[TASK DESCRIPTION] Look in the material below for the line with "know we wanted…" and the line with "High TG Copper PCB", then set down exactly those two lines and all lines between, nothing more.
+-------+
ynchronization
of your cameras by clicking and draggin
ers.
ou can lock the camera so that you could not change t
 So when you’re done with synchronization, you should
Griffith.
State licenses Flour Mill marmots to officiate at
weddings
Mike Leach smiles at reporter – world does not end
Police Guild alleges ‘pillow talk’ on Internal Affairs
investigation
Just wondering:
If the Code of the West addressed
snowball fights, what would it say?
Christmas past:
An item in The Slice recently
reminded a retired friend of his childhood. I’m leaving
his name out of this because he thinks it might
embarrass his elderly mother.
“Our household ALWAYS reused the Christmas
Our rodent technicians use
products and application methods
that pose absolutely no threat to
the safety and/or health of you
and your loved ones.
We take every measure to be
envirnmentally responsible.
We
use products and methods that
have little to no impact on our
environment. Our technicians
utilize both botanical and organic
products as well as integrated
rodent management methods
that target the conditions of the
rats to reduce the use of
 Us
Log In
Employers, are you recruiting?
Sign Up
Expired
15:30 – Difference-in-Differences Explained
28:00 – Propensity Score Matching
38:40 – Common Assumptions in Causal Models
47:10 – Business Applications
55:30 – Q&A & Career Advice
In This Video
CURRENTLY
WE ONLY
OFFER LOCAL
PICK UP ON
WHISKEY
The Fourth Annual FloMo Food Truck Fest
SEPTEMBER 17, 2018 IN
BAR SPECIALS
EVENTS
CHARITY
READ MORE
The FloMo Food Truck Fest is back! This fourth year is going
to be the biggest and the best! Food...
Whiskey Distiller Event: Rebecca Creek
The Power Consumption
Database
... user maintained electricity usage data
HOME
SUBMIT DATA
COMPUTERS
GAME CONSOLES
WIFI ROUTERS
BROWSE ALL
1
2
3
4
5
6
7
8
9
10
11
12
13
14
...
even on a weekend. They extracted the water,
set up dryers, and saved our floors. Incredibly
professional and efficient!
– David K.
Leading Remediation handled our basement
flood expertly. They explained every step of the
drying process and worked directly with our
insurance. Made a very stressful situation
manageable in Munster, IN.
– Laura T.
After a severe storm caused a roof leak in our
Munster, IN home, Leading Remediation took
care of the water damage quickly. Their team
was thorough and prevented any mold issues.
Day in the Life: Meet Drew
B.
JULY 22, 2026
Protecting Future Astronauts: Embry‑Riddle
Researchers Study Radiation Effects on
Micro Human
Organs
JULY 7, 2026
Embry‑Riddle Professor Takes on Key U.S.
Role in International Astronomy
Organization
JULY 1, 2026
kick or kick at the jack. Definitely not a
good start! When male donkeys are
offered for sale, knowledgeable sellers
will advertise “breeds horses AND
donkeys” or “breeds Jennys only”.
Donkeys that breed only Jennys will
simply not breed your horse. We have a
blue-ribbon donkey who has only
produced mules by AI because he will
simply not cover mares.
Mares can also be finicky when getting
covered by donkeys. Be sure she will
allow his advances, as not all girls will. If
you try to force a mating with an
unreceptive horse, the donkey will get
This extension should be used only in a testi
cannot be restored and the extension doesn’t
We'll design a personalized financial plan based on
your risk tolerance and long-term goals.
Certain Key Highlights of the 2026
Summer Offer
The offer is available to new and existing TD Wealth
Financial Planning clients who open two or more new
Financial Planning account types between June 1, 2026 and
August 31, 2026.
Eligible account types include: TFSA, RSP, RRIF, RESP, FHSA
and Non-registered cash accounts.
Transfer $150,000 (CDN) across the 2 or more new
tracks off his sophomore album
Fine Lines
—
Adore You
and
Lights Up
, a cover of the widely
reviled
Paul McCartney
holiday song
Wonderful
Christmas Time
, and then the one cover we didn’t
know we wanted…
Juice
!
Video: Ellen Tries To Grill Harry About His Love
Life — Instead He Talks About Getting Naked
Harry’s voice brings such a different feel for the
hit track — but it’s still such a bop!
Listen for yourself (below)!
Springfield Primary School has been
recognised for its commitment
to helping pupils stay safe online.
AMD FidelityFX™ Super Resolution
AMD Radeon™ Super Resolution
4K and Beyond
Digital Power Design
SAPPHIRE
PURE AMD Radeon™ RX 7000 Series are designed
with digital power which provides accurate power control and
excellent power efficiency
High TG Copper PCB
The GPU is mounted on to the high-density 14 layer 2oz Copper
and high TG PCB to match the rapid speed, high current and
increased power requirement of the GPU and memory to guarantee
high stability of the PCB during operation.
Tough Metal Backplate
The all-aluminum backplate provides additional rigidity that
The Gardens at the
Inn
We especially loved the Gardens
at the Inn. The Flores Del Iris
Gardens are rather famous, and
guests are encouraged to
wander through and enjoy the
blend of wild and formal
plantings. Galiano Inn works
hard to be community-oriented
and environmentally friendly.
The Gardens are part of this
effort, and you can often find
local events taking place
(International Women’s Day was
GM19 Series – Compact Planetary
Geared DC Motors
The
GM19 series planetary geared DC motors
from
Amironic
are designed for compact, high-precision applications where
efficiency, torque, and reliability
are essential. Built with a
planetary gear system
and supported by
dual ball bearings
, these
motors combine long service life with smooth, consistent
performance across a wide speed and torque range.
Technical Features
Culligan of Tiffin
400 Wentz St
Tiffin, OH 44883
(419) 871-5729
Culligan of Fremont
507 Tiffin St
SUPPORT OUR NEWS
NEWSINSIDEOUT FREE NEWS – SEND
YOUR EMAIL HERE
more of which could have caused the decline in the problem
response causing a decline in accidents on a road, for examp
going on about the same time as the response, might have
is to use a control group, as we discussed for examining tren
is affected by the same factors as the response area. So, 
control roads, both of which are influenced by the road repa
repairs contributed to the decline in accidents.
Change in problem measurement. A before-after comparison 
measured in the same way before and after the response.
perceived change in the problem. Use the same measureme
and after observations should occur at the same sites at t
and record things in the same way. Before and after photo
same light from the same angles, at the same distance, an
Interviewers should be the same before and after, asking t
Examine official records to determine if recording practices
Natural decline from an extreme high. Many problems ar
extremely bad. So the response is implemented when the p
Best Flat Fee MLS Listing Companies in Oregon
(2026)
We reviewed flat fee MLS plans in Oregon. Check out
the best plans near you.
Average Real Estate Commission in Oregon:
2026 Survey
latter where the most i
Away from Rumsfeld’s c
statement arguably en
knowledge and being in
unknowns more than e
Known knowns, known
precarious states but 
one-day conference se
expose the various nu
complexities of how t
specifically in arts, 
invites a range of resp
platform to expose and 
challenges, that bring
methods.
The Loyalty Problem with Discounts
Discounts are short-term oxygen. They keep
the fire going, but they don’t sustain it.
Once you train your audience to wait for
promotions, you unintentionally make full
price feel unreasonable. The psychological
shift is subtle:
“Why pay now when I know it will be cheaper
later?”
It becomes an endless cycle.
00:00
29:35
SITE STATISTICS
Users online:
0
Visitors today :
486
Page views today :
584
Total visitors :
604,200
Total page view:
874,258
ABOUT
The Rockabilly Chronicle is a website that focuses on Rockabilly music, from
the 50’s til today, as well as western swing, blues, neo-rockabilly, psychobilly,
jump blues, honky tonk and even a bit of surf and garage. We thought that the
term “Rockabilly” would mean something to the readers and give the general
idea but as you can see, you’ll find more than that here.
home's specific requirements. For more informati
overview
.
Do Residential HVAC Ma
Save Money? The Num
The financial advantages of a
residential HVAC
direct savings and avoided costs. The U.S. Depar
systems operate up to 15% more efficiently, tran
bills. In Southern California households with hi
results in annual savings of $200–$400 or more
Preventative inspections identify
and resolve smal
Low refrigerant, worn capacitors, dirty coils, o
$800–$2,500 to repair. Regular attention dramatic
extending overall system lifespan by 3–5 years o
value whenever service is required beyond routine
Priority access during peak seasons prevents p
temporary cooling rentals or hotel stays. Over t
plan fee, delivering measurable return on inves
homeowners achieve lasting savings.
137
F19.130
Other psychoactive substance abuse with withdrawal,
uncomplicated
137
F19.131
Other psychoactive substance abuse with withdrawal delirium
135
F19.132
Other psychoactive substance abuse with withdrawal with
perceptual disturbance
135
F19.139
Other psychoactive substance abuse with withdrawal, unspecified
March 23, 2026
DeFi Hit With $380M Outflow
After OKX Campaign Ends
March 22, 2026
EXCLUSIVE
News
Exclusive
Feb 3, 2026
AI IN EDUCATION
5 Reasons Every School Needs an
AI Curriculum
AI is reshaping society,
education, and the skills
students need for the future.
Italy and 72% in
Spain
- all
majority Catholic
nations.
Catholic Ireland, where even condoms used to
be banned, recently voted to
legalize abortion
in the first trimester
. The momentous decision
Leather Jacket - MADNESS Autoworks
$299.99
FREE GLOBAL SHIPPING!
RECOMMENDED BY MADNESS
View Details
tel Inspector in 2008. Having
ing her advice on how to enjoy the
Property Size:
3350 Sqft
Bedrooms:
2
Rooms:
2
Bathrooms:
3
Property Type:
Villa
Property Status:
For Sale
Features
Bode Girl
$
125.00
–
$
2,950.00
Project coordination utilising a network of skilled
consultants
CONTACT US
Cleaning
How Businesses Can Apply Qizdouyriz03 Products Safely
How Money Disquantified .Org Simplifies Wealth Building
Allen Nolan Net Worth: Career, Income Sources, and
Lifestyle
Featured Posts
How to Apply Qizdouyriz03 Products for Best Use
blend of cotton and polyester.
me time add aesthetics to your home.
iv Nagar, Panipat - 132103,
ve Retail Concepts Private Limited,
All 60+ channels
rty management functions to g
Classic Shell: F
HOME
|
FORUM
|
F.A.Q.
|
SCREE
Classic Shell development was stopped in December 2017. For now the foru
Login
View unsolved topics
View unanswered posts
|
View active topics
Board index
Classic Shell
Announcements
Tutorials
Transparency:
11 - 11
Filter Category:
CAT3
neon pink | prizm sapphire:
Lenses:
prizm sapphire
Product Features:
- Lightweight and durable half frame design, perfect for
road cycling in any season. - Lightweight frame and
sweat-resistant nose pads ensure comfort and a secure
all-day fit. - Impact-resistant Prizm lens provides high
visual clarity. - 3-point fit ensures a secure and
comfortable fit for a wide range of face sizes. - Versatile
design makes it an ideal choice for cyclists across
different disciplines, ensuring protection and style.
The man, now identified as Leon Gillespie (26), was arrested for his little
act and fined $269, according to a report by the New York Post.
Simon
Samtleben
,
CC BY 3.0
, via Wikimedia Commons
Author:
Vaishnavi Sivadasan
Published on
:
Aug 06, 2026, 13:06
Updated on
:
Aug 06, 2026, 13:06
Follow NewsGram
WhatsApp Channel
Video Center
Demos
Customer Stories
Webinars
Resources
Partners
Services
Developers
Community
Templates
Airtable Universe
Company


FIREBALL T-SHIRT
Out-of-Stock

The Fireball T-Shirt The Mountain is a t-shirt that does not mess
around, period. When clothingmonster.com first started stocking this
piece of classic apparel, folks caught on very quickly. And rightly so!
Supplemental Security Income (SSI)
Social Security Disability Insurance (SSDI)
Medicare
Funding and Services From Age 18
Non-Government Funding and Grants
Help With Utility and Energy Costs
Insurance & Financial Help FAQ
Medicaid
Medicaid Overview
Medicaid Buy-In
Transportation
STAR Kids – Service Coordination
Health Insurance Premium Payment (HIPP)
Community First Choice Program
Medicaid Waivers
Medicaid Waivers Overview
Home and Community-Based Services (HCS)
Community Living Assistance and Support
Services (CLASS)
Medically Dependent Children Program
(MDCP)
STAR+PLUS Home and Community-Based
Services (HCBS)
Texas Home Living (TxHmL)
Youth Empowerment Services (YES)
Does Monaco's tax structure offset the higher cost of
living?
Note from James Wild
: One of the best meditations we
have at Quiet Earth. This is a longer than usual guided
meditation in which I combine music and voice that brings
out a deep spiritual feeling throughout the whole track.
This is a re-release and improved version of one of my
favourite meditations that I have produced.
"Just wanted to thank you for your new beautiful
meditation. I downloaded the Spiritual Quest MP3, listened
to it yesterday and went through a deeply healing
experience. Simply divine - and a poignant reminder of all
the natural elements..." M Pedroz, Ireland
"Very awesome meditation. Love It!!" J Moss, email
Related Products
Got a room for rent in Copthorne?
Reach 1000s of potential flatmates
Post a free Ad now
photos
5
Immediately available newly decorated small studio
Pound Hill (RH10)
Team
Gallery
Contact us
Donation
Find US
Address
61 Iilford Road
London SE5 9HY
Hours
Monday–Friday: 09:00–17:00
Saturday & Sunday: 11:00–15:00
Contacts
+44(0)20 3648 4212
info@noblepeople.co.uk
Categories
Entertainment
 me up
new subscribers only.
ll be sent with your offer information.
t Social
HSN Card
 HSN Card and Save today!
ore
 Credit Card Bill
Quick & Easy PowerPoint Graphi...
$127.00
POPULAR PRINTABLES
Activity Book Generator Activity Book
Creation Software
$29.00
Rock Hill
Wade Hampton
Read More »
+-------+
[ANSWER AREA]
know we wanted…
Juice
!
Video: Ellen Tries To Grill Harry About His Love
Life — Instead He Talks About Getting Naked
Harry’s voice brings such a different feel for the
hit track — but it’s still such a bop!
Listen for yourself (below)!
Springfield Primary School has been
recognised for its commitment
to helping pupils stay safe online.
AMD FidelityFX™ Super Resolution
AMD Radeon™ Super Resolution
4K and Beyond
Digital Power Design
SAPPHIRE
PURE AMD Radeon™ RX 7000 Series are designed
with digital power which provides accurate power control and
excellent power efficiency
High TG Copper PCB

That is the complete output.